Tetapi ingat, bos Uber Travis Kalanick waktu itu, pernah menyatakan ungkapan yang terkenal, bahwa sukses di Cina adalah berarti menjadi nomor satu di sana.
Kata-kata yang harus dia telan ternyata, terutama karena Uber dilaporkan kehilangan sekitar satu miliar dolar setahun di Cina.
Di sini, di Asia Tenggara, kisah serupa muncul.
Grab dan Uber bertarung mati-matian untuk pangsa pasar di jalanan utama wilayah ini. Mereka bukan saja bertempur dengan taksi - di negara-negara seperti Indonesia, ojek motor juga merupakan bisnis besar.
Dalam berbagai perkiraan, setiap tahunnya Uber mrugi ratusan juta dolar di Asia Tenggara - bersama para pesaingnya.
Semuanya berita buruk bagi perusahaan yang ingin pada tahun 2019 itu.
"Uber sekarang berada di bawah tekanan untuk bisa menghasilkan uang sebelum IPO 2019, sebagaimana telah dijanjikan kepada para pemegang saham," tulis John Colley, dari Warwick Business School.

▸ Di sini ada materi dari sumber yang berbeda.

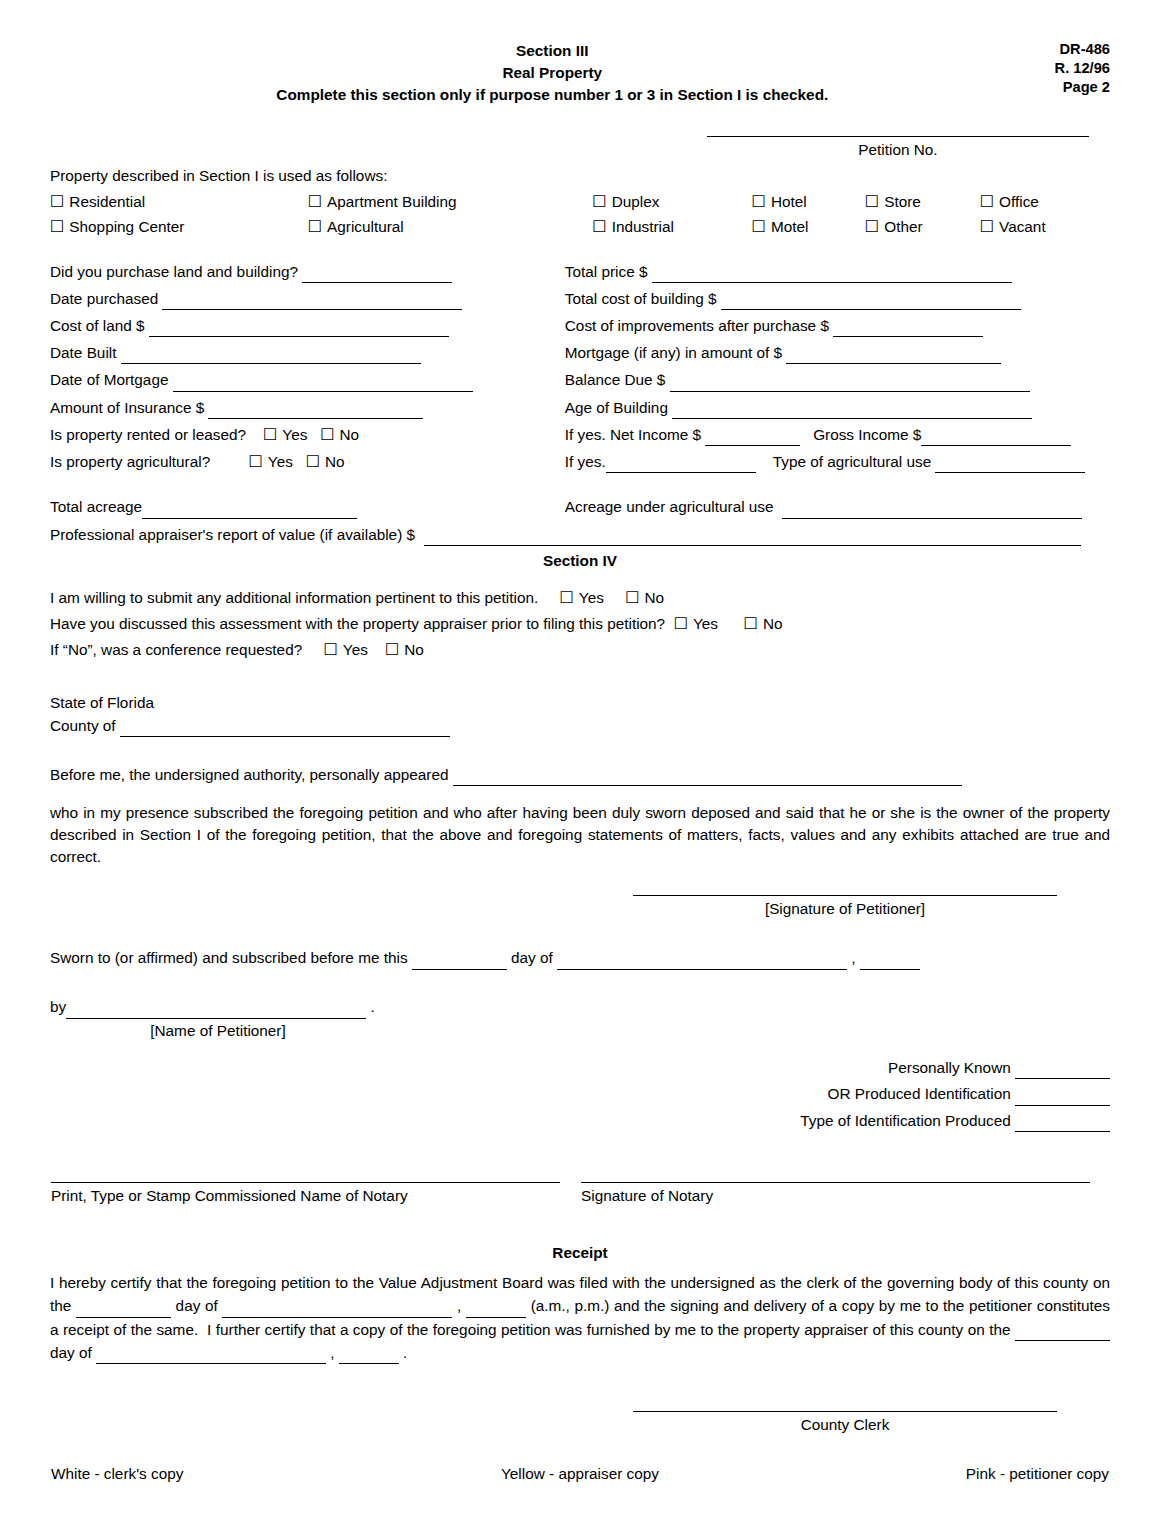DR-486
R. 12/96
Page 2
Section III Real Property Complete this section only if purpose number 1 or 3 in Section I is checked.
Petition No.
Property described in Section I is used as follows:
| ☐ Residential | ☐ Apartment Building | ☐ Duplex | ☐ Hotel | ☐ Store | ☐ Office |
| ☐ Shopping Center | ☐ Agricultural | ☐ Industrial | ☐ Motel | ☐ Other | ☐ Vacant |
| Did you purchase land and building? | Total price $ |
| Date purchased | Total cost of building $ |
| Cost of land $ | Cost of improvements after purchase $ |
| Date Built | Mortgage (if any) in amount of $ |
| Date of Mortgage | Balance Due $ |
| Amount of Insurance $ | Age of Building |
| Is property rented or leased? ☐ Yes ☐ No | If yes. Net Income $ Gross Income $ |
| Is property agricultural? ☐ Yes ☐ No | If yes. Type of agricultural use |
| Total acreage | Acreage under agricultural use |
| Professional appraiser's report of value (if available) $ |
Section IV
I am willing to submit any additional information pertinent to this petition. ☐Yes ☐No
Have you discussed this assessment with the property appraiser prior to filing this petition? ☐Yes ☐No
If “No”, was a conference requested? ☐Yes ☐No
State of Florida
County of
Before me, the undersigned authority, personally appeared
who in my presence subscribed the foregoing petition and who after having been duly sworn deposed and said that he or she is the owner of the property described in Section I of the foregoing petition, that the above and foregoing statements of matters, facts, values and any exhibits attached are true and correct.
[Signature of Petitioner]
Sworn to (or affirmed) and subscribed before me this day of ,
by .
[Name of Petitioner]
Personally Known
OR Produced Identification
Type of Identification Produced
| Print, Type or Stamp Commissioned Name of Notary | Signature of Notary |
Receipt
I hereby certify that the foregoing petition to the Value Adjustment Board was filed with the undersigned as the clerk of the governing body of this county on the day of , (a.m., p.m.) and the signing and delivery of a copy by me to the petitioner constitutes a receipt of the same. I further certify that a copy of the foregoing petition was furnished by me to the property appraiser of this county on the day of , .
County Clerk
| White - clerk's copy | Yellow - appraiser copy | Pink - petitioner copy |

"Di Cina, Rusia, dan sekarang Asia Tenggara, Uber ditekuk oleh pesaing setempat yang memiliki pengetahuan dan koneksi lokal yang lebih baik."
Pesaing lokal di Asia Tenggara itu muncul dalam bentuk taipan bisnis Malaysia Anthony Tan. Dia bukan jenis orang biasa.
Ia berasal dari bisnis keluarga dengan jaringan yang mapan. Dibesarkan di wilayah ini, ia memahami sifat pasar Asia Tenggara yang berbeda dan beragam.
Para penumpang Ojek - di Jakarta misalnya, sangat berbeda dari orang Singapura yang menggunakan taksi. Pelanggan di Bangkok memiliki kebutuhan perjalanan yang sangat berbeda dibanding penumpang di Kuala Lumpur. Tan mengatakan, berbasis di Asia Tenggara memberinya keuntungan dalam memecahkan masalah regional.
Â
Tan juga memiliki rencana besar untuk perusahaannya yang juga berhasil menarik investasi dari pihak seperti Softbank Jepang, yang juga memiliki 15% saham Uber.
Bos muda dan ambisius dari apa yang sekarang secara efektif menjadi perusahaan aplikasi paling kuat di Asia Tenggara itu mengatakan kepada saya bulan lalu di Singapura, bagaimana dia ingin Grab menjadi segalanya bagi semua orang - di pasar sebesar 600 juta orang ini.
"Kami ingin menjadi aplikasi yang memungkinkan Anda untuk membeli kopi Anda, memperoleh hadiah -reward, kemudian kalau Anda ingin membeli makan siang dan ... makanan Anda dikirimkan sehingga Anda tidak harus menempuh kemacetan," katanya.
"Ketika Anda serelevan itu, itu hal nyata untuk setiap pelanggan di seluruh wilayah berpenduduk 600 juta, maka Anda menciptakan nilai yang sangat besar."
Tapi Anthony Tan tidak bisa berpuas diri. Meskipun berhasil mendorong Uber keluar dari pasar ini, ia harus berhadapan dengan entitas lain yang yang lebih lapar dan lebih ramping: Go-Jek, perusahaan yang juga didukung Google Indonesia dan Temasek.
Di Indonesia, Go-Jek sangat dominan. Bermula dari ojek, mereka sudah merambah ke taksi dan berbagai layanan antar, kirim dokumen, pesan makanan, belanja, bahkan layanan seperti membersihkan rumah, rias kecantikan, pijat, dan lainnya.
Saat ini, kedigjayaan Go-Jek masih terbatas di kampung halaman sendiri, tetapi ada desas-desus bahwa mereka akan segera merambah Filipina.
Untuk Uber, mereka jelas masih harus terus bekerja keras untuk menemukan ruh.
Asia Tenggara ini adalah pasar ketiga yang Uber melakukan penarikan diri dalam beberapa tahun terakhir. Mereka sangat ingin menekankan bahwa kesepakatan dengan Grab ini merupakan penggabungan dua pihak yang setara - semacam kemitraan.
Tetapi email internal dari bos Uber, Dara Khosrowshahi, mengungkapkan betapa banyak kekeliruan strategi global yang mungkin dilakukan perusahaan.
"Salah satu bahaya potensial, dari strategi global kita," tulisnya, "adalah bahwa kita menghadapi terlalu banyak pertempuran di banyak medan dengan terlalu banyak pesaing."
Uber dengan cepat menekankan bahwa mereka tak lagi menyiapkan kartu lain - bahkan, pimpinan Uber mengatakan bahwa hal itu tidak mungkin.
Namun di pasar Asia lainnya: Jepang, Korea Selatan, dan India - Uber juga menghadapi persaingan lokal.
Dan jika pengalaman di jalanan dengan para pesaing lokal merupakan sesuatu yang harus dilalui, Uber mungkin harus menempuh perjalanan yang penuh guncangan.